SemMexico facilities
On July 13, 2012, SemMexico entered into a credit agreement that allows SemMexico to borrow up to 56 million Mexican pesos (U.S. $4.5 million at the March 31, 2013 exchange rate) at any time during the term of the facility, which matures in July 2013. Borrowings are unsecured and bear interest at the bank prime rate in Mexico plus 1.7%. At March 31, 2013, there were borrowings of 56 million Mexican pesos (U.S. $4.5 million at the March 31, 2013 exchange rate) outstanding on this facility and the interest rate in effect was 6.03%.
On June 13, 2012, SemMexico entered into a credit agreement that allows SemMexico to borrow up to 44 million Mexican pesos (U.S. $3.6 million at the March 31, 2013 exchange rate) at any time during the term of the facility, which matures in June 2015. Borrowings are unsecured and bear interest at the bank prime rate in Mexico plus 2.0%. At March 31, 2013, there were no outstanding borrowings on this facility.
SemMexico also has outstanding letters of credit of 292.8 million Mexican pesos at March 31, 2013 (U.S. $23.7 million at the March 31, 2013 exchange rate). Fees are generally charged on outstanding letters of credit at a rate of 0.5%.

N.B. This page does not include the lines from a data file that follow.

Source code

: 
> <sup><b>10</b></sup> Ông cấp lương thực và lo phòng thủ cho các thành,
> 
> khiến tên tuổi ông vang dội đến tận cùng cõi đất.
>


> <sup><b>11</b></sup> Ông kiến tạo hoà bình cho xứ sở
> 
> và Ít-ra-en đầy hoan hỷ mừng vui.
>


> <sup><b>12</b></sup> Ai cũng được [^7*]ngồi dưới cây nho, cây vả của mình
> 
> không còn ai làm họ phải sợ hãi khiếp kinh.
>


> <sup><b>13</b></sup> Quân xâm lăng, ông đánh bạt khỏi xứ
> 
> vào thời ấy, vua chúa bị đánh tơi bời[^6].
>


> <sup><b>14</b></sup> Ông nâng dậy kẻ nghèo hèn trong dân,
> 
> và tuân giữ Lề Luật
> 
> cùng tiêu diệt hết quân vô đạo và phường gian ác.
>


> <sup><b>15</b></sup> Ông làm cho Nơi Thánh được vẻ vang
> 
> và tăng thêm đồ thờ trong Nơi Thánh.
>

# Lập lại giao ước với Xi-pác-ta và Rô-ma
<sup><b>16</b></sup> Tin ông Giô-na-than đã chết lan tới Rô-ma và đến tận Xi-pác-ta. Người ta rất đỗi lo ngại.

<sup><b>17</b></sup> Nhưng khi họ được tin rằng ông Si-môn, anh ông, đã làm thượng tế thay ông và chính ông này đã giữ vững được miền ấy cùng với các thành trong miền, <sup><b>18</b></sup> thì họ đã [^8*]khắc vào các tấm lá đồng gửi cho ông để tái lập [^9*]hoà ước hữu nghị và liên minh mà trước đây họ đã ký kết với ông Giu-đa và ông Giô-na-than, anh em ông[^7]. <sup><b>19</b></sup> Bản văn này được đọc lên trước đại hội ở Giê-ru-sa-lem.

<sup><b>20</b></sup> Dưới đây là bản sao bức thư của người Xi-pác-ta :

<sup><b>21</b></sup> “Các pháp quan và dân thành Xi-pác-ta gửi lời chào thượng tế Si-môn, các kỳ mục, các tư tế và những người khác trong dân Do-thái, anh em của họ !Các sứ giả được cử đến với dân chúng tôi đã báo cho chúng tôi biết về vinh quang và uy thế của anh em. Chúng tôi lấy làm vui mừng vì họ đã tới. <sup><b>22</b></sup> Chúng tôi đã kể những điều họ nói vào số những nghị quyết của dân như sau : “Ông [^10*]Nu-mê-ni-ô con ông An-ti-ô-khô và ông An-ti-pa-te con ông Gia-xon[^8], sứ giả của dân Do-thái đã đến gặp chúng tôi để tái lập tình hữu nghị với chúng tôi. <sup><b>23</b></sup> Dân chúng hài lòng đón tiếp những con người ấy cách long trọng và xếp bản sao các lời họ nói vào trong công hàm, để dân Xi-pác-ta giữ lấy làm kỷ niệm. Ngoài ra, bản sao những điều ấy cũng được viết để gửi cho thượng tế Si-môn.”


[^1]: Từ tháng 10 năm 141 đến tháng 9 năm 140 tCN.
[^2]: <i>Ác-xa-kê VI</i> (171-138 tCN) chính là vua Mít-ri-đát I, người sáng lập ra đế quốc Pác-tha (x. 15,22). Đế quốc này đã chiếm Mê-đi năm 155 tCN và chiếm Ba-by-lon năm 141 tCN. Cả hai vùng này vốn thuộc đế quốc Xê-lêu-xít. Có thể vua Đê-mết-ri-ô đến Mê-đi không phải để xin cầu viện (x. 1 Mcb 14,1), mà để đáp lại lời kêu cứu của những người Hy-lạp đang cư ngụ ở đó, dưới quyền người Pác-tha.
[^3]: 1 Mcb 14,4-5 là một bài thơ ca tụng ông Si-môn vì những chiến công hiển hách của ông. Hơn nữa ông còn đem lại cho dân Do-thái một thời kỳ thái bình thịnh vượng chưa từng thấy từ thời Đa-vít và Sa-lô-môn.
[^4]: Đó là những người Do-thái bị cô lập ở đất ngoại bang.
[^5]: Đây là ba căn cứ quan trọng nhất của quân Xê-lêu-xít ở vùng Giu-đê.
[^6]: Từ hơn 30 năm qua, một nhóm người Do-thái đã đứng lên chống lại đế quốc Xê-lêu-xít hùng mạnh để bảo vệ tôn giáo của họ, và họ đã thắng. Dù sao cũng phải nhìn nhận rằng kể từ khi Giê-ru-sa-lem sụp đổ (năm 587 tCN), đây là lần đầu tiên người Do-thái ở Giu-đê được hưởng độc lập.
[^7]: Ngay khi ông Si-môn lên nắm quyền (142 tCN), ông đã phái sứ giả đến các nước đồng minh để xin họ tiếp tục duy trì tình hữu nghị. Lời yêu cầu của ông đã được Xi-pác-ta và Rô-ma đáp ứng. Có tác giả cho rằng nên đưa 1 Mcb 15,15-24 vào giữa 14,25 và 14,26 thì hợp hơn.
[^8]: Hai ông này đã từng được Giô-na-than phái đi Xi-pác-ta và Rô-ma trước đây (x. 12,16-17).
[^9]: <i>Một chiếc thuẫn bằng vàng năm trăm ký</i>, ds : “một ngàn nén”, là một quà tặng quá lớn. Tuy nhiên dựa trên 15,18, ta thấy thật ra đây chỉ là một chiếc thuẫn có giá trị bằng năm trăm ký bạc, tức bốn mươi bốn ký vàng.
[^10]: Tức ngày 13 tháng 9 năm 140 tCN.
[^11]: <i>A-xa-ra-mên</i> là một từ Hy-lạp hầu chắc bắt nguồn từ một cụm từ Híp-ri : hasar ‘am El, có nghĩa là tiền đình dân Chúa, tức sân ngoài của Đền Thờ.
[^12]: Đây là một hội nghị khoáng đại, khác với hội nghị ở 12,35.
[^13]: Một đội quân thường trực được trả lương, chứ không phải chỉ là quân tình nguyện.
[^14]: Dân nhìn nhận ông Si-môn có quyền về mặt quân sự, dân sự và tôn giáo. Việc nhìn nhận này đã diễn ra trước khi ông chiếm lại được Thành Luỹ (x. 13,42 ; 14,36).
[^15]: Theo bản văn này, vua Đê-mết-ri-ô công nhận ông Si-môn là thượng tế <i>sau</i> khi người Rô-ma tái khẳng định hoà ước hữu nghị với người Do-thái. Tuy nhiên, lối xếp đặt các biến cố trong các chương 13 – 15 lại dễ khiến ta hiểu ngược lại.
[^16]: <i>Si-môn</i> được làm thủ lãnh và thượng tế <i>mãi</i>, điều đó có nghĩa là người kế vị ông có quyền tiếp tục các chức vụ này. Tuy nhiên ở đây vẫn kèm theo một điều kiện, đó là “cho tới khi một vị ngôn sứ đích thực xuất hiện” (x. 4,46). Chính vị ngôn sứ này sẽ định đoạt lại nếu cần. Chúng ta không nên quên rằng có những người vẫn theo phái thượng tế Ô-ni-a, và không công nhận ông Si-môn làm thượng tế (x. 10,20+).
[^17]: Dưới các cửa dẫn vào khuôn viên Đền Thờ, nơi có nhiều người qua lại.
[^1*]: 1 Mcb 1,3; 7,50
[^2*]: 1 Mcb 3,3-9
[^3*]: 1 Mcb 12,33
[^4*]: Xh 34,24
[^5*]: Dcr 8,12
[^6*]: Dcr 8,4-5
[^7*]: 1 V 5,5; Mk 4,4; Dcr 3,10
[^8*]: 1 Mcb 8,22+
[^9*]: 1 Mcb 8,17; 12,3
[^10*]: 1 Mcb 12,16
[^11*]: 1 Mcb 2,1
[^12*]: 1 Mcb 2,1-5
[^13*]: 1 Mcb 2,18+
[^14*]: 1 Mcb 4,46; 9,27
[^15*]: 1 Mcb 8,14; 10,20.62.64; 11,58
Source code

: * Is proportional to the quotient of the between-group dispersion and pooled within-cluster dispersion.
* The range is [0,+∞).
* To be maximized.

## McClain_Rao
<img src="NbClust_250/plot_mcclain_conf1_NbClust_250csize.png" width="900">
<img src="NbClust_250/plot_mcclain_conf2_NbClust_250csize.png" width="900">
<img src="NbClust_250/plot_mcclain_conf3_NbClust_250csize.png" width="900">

SemMexico recorded interest expense of $7.0 thousand and $0.1 million during the three months ended March 31, 2013 and 2012, respectively, related to these facilities.
At March 31, 2013, we were in compliance with the terms of these facilities.
Capitalized interest
During the three months ended March 31, 2013 and 2012, we capitalized interest from our credit facilities of $0.9 million and $0.1 million, respectively.
Fair value
We estimate that the fair value of our long-term debt was not materially different than the recorded values at March 31, 2013, and is categorized as a Level 3 measurement. It is our belief that neither the market interest rates nor our credit profile have changed significantly enough to have had a material impact on the fair value of our debt outstanding at March 31, 2013.